----- Source data -----

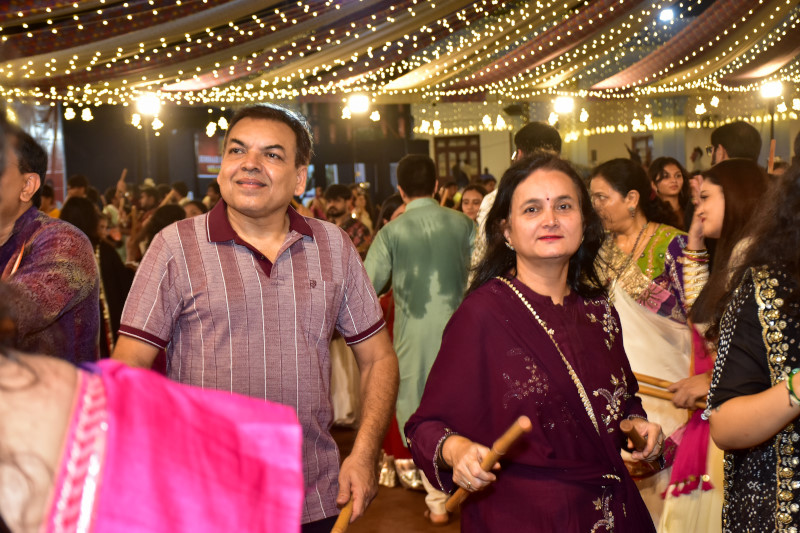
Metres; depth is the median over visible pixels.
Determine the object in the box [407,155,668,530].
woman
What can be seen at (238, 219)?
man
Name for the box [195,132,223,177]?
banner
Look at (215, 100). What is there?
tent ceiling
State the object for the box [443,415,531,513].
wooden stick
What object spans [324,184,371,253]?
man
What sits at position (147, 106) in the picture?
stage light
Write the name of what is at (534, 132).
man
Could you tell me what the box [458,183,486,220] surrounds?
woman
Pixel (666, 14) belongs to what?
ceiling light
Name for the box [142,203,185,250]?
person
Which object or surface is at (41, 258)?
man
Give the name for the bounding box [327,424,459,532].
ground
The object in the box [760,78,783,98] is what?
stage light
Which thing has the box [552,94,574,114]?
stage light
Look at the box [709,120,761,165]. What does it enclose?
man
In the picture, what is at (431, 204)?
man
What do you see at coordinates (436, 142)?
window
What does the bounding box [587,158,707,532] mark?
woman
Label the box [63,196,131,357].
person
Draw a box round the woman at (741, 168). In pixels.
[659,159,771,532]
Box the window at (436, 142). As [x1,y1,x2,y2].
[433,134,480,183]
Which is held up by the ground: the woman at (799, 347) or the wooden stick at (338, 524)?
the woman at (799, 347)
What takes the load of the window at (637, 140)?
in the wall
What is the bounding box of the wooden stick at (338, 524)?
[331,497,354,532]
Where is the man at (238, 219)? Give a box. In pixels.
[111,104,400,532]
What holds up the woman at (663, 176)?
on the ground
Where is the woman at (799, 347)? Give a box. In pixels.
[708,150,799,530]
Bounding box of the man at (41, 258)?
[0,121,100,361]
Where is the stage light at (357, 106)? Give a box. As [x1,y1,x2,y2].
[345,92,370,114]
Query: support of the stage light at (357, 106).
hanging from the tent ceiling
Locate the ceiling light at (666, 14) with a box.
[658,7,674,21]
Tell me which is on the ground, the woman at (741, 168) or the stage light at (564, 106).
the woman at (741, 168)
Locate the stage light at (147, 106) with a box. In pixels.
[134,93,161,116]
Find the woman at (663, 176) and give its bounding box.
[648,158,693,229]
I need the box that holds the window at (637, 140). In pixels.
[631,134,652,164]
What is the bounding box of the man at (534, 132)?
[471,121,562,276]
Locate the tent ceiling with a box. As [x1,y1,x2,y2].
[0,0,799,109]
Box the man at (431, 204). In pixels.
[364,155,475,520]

-----
----- Source data -----

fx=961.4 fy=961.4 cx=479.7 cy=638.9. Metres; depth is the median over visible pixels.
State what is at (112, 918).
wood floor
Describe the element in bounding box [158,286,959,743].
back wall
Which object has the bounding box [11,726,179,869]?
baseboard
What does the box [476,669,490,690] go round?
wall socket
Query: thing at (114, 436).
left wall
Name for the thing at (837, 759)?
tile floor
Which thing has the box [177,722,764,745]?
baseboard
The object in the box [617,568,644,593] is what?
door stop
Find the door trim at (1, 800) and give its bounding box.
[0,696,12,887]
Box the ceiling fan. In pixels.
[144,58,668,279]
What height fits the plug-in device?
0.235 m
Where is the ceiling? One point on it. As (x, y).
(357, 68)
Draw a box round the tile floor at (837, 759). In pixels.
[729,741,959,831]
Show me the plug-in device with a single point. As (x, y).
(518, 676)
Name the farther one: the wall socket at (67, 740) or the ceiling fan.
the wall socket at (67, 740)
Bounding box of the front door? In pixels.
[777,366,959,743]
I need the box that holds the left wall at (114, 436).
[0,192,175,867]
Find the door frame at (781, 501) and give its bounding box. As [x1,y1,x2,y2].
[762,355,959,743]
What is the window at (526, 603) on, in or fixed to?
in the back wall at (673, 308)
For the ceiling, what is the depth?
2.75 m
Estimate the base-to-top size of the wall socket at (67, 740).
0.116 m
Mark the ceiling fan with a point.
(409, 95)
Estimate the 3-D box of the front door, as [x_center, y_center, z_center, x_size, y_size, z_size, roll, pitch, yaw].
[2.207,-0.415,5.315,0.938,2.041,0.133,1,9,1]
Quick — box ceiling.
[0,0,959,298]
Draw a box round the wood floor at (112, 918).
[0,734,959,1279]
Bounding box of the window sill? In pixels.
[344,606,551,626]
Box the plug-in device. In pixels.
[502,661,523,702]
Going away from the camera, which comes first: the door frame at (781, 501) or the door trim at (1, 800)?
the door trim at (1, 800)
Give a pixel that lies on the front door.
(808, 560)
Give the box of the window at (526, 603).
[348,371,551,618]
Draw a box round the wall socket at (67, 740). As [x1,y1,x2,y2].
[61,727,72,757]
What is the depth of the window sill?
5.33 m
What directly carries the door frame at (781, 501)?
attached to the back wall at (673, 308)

-----

### Your instructions
For this exercise, gather every line of the data that contains the word "over".

### Solved exercise
Metres; depth is the median over visible pixels.
fx=961.4 fy=961.4 cx=479.7 cy=638.9. Metres; depth is the median over visible pixels.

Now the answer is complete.